Every year, we repeat this dusty choreography—because the knowledge of our mortality slips from our minds again and again. These familiar moves, performed every first day of Lent, attempt to make the truth stick. This dust-formed cross confronts our desire to avoid facing the inevitability of death and the gravity of our humanity. Dust wins. Dust holds power over our plans, our personae, and our perceptions. The cross on our foreheads proclaims, “We are not God—we are dust.”
We then turn our attention to the coming 40 days of repentance. Our Gospel text from Matthew 6 lays out a three-step spiritual dance that can be adopted to keep us from slipping into self-centered ways. Personally, I slip and whirl through the intricate choreography of church administration, presiding and preaching, carpooling, mothering, spousing, friending, writing, volunteering, dancing . . . The 40 days of Lent invite me to slow down and step out of my self-centered turning.
Jesus says, “Fast, give, and pray.” These actions help God’s presence gain traction in our lives. We so easily slide into pride. We look to the world to bolster our egos. We clamor to be seen by others. We build bigger and bigger barns to house our worldly treasures, oblivious to the ephemeral nature of human life.

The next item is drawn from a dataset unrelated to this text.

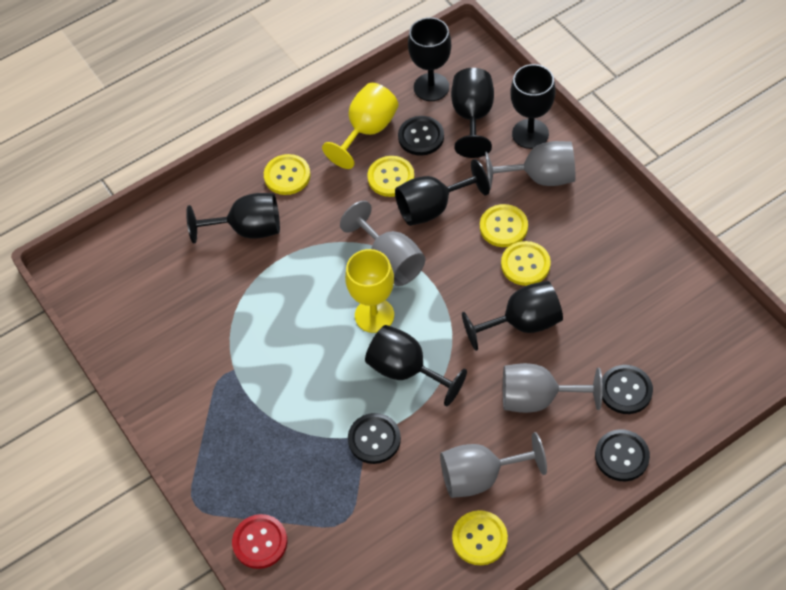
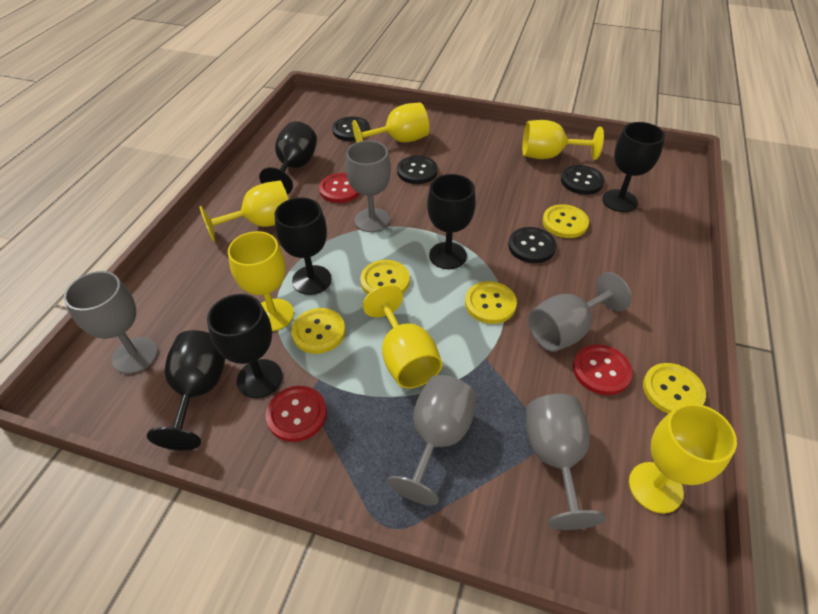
black goblet: 7 -> 6
grey goblet: 4 -> 5
red button: 1 -> 3
yellow goblet: 2 -> 6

Spiritual practices beckon to us to experience the transient power of our dust in contrast to God’s eternal presence. The hunger pains of fasting force us in two directions: inward, as we assess how well or poorly we are feeding our bodies and souls, and outward, to see the bodies of hungry ones around us. Charitable giving calls us back to creation. We are reminded that our money, time, and talents are not ours; they belong to God. God calls us to steward them in gratitude and in service to our neighbors. Prayer quiets the incessant internal monologue of our minds and makes space for the stirrings of God.
Applying these practices to our lives helps us intentionally choose to store our treasures in heaven and not in dust. The ashes on our foreheads will wash away, but the wise application of fasting, giving, and praying can combat our human tendencies to greed, self-righteousness, and willpower that threaten our hold on the promises of God.
However, just as our dust cannot save us, neither can our spiritual practices. We slip out of our spiritual intentions. We sneak a piece of dark chocolate. We forget our daily devotions. We keep our money in our wallets. Next year, we will gather in worship again to be reminded we are dust. Is Ash Wednesday merely a Sisyphean task of morbidity, reminding us we are nothing and setting us up for failure?
One glance in the mirror at the dust on our foreheads says no. The dust is not smeared in grief and despair, covering our faces in ash. It is carefully placed in the shape of our salvation. The dusty cross on our foreheads hearkens back to the anointing of our baptisms, when a cross was drawn on our foreheads accompanied by the proclamation, “Child of God, you are sealed by the Holy Spirit and marked with the cross of Christ forever.” The promises of God stick to our dust and hold us in hope forever. That cross never leaves our lives; it is on our foreheads every moment of existence. The cross proclaims that every bit of our dust is claimed and loved by God. The dust makes apparent the promises of God that are bound to us. Our dust belongs to God, who can turn our ashes to beauty.
Safe dancing depends on dust, but thanks be to God our lives do not. The cross-shaped dust of Ash Wednesday serves to make the eternal promises of God visible. The grace that is bound to us by God is worth remembering every Ash Wednesday, and our dust dances in gratitude that God’s promises always stick.